I only found this minor issue, otherwise looks all good:
The code comment is now outdated.
Comment #31
sunFixed that comment. :)
Comment #32
Gábor HojtsyShould be good to go then. The tests should still pass :)
Comment #33
xjmShould we be updating these assertion messages rather than removing them?
Alternately, maybe a followup issue that adds the request path to
assertResponse()
?Comment #34
sunMy stance on that is this:
- If the test fails, it will fail.
- Running the test locally will reveal all information that is necessary to fix any kind of test failure.
- We are using way too many custom assertion messages anyway, in almost all cases unhelpful in case a test actually fails.

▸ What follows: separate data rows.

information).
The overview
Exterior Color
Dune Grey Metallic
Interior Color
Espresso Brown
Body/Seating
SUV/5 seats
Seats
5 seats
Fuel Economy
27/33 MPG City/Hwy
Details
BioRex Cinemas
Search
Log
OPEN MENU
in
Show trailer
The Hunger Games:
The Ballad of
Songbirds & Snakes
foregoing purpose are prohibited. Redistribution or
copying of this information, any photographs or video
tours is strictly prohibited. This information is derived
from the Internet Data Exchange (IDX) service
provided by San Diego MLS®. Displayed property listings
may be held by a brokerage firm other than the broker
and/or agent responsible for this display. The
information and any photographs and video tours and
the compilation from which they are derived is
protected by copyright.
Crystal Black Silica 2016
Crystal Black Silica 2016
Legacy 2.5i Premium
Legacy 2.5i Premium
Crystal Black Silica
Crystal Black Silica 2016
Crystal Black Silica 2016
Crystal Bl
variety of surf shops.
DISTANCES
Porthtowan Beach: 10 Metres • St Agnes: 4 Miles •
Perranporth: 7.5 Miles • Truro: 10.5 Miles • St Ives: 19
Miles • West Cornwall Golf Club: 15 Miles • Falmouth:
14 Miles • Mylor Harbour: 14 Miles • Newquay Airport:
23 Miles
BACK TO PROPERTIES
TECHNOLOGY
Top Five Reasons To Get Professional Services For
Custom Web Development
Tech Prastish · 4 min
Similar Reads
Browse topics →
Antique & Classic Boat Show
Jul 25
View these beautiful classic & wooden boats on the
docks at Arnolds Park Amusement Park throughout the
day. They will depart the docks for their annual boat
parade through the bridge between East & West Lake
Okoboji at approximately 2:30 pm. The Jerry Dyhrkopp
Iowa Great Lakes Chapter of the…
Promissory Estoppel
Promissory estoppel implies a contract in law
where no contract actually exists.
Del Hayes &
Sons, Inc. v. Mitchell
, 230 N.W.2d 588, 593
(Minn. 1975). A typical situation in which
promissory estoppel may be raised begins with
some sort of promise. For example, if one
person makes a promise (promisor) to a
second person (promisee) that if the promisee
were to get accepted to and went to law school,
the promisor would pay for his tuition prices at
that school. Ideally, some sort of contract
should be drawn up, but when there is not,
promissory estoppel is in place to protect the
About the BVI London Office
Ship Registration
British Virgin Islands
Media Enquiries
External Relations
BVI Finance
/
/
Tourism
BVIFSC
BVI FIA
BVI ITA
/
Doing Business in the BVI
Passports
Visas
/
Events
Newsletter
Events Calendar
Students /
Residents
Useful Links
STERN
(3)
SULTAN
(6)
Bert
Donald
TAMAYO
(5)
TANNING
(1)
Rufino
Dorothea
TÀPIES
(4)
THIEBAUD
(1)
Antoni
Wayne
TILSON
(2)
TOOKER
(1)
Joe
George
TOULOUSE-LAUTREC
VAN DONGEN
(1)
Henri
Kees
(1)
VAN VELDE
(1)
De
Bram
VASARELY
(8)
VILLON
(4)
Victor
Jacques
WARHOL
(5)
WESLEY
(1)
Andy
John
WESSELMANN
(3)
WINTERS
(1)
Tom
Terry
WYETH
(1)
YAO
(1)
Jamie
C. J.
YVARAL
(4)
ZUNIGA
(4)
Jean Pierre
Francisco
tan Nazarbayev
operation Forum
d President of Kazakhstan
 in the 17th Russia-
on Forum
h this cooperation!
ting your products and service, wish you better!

- Better get rid of most of them and back to sanity.
Comment #35
Dries CreditAttribution: Dries commentedAsking for a re-test. Patch no longer applies on my localhost.
Comment #36
Dries CreditAttribution: Dries commented#31: drupal8.admin-theme.31.patch queued for re-testing.
Comment #38
sunRe-rolled against HEAD. No difference. (Test $modules property changes merely conflicted.)
Comment #39
Dries CreditAttribution: Dries commentedThanks for the re-roll. Committed to 8.x.